The 7 questions I have for your government:
1. If Israel had taken a more decisive action in 2006 against the Assad regime rather than disturb his sweet dreams, would Assad be today heading to Moscow to acquire the kinds of arms that would, for certainty, remove the edge and the much touted deterrent Israel needs for its security?
2. If your government had not stood in the way of regime change in Syria, or not listened to its allies, would Assad today be enjoying the glory of his ties to Iran, Hizbullah, Hamas, and now Russia at the expense of the Israeli society?
3. If the Syrian regime was internationally forced to morph into a friendlier environment, shared by secularists and Islamists, would Israel be better or worse off today?
4. If the minority Syrian Islamists shared power in Syria, as they do in Jordan, would Israel be threatened more so than under an Assad regime whose violence is a certainty and whose character flaws outweigh his admirable minority status?
5. If the government of Israel knows that the Ba'ath Party was born in the belly of Nazism, why would they tolerate the Ba'athists in Damascus until they have grown powerful enough to finish what the Nazis have started?
6. If Israel is a country of skeptical people, why does your government believe Assad when he says that Islamists will rule Syria after him?
7. If all indications are that Assad is uncooperative and his relations with countries wishing harm for Israel keep getting stronger, why is Israel still against regime change for Syria?

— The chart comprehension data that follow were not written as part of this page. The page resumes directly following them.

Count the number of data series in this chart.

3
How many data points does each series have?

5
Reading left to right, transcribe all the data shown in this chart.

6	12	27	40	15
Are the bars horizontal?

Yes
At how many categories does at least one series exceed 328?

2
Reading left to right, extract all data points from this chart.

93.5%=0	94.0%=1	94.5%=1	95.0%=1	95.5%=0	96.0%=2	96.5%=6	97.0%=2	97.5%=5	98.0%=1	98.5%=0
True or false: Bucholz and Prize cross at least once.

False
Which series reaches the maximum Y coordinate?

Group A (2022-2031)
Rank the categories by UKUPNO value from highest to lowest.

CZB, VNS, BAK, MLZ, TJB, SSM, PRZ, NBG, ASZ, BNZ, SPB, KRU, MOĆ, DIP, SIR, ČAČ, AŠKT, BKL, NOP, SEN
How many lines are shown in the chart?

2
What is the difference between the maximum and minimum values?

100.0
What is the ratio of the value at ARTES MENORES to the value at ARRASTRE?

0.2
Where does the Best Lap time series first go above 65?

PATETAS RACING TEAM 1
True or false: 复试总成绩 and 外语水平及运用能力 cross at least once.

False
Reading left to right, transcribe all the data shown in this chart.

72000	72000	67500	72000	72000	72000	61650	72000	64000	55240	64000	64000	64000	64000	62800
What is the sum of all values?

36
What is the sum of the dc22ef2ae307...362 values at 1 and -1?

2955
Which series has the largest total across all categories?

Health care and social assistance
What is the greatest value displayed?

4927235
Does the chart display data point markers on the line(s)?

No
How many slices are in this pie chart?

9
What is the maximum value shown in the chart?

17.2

What I am afraid of is that the government of Israel is not learning fast enough from the lessons of its past mistakes. Thanks to Israeli peaceniks, peace overtures and action to cease Assad's isolation have emboldened him to the point of allowing a Russian Armada with nuclear weapons at Israel's doorsteps.
In 2005, the world was capable of helping change Syria forever but in the Middle East indecisiveness is much more dangerous than erroneous decisions. Even today, it is still a possibility, with much less costs to both the Syrian and Israeli societies, if the Israeli government does not interfere in the Syrian opposition efforts to build a democratic, free, and a peaceful Syria.